Nathan melipat kedua tangannya. Ia menggeleng kasar. Tak menyangka bahwa kejadiannya seperti ini. Teman-temannya mendesak Kanaya untuk ikut bergabung bersama. Padahal lelaki itu hanya ingin memberikan pelajaran kepada Kanaya bukan untuk dijadikan teman kencan.
“Kanaya, kamu beneran sudah punya pacar?” tanya Sera.
“Iya.” Kanaya menjawab singkat.
“Mampus, gue!” pekik Sera membelalak.
“Tenang saja, Mommy nggak akan tahu,” bisik Kanaya lirih.

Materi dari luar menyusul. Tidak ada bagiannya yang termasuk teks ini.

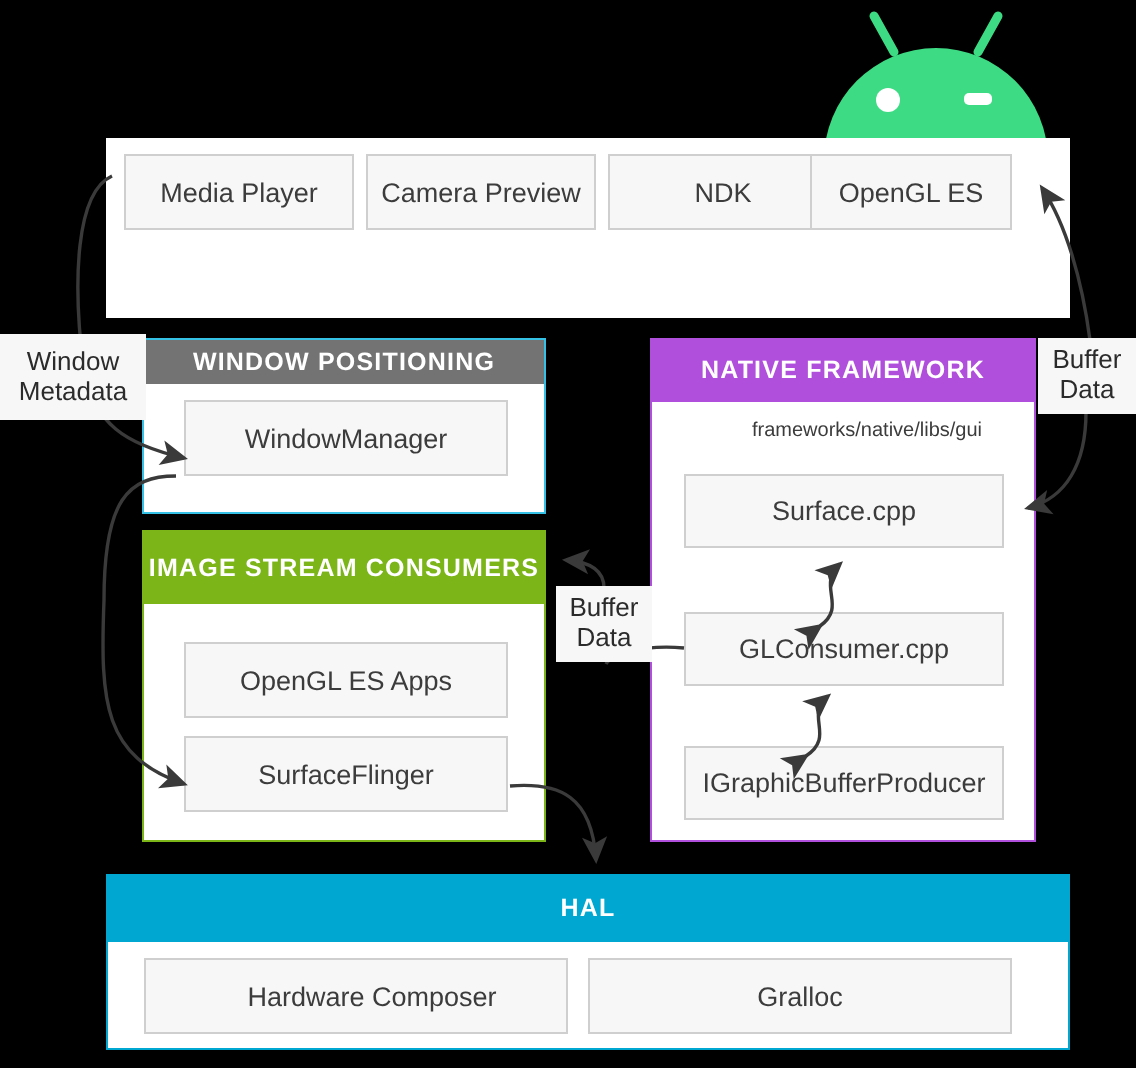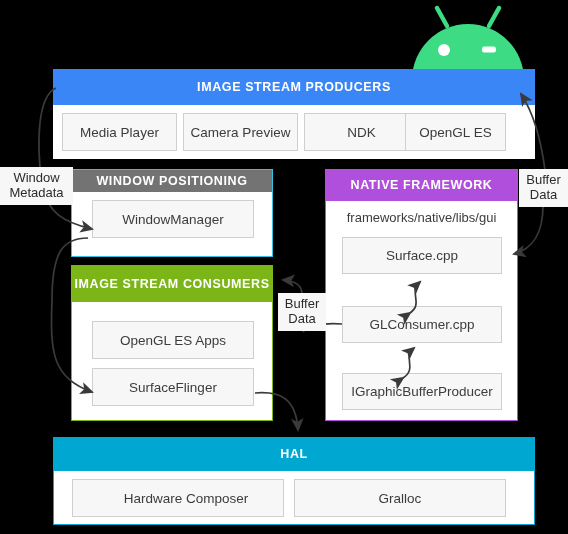"IMAGE STREAM PRODUCERS" div.panel-head { html: <div>IMAGE STREAM PRODUCERS</div> -> none }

“Nathan, kau berdiri saja di sana. Sinilah duduk bawa cewek cantik itu ke sini gabung dengan kita!!” panggil Herman.
“Wah, sangat senang sekali bisa bertemu Abang-abang ini,” timpal Kanaya basa-basi.

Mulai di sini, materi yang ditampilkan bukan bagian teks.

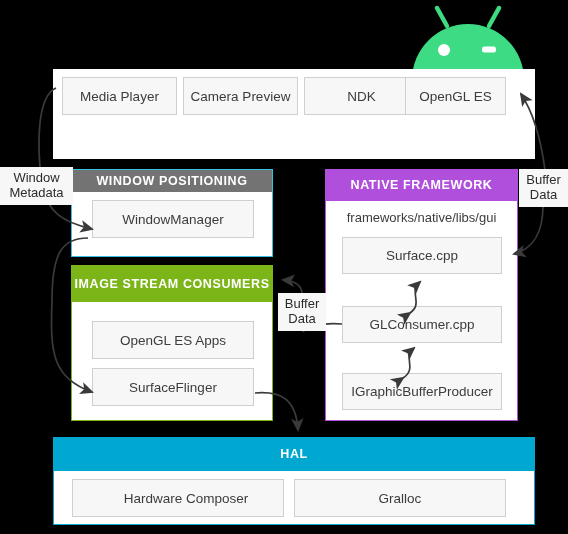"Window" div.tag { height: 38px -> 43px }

“Hahahhaha ... kita dipanggil Abang. Usia kita jadi berasa dua puluh tahun, iya ‘kan, Bro!!” cetus Arif terkekeh.
Kanaya menarik lengan Nathan dan mengajak lelaki itu duduk. Lalu Sera dan Qila pun mengikuti jejak Kanaya menaruh b****g mereka di sofa bersama para lelaki matang yang wajahnya tampan semua.
“Ser, cowok di sini segar-segar kayak ikan kakap semua. Sempurna, nggak kayak cowok kita kepalanya rambutnya hilang separuh dan perutnya buncit,” bisik Qila yang mengagumi Arif dari segi gaya pakaiannya.
Namun sayang, Arif kini sedang menggandeng gadis yang sebaya dengannya.
“So, sekarang kita minum yang banyak!”
Kanaya terbelalak. Ia memang pernah minum alkohol, tetapi tak dalam jumlah yang banyak. Gelasnya diisi penuh oleh Herman.
“Bocah nakal, kamu harusnya minum jus,” ejek Nathan berbisik mendekatkan bibirnya ke telinga Kanaya. Menguar aroma parfum maskulin membuat Kanaya seperti tersihir.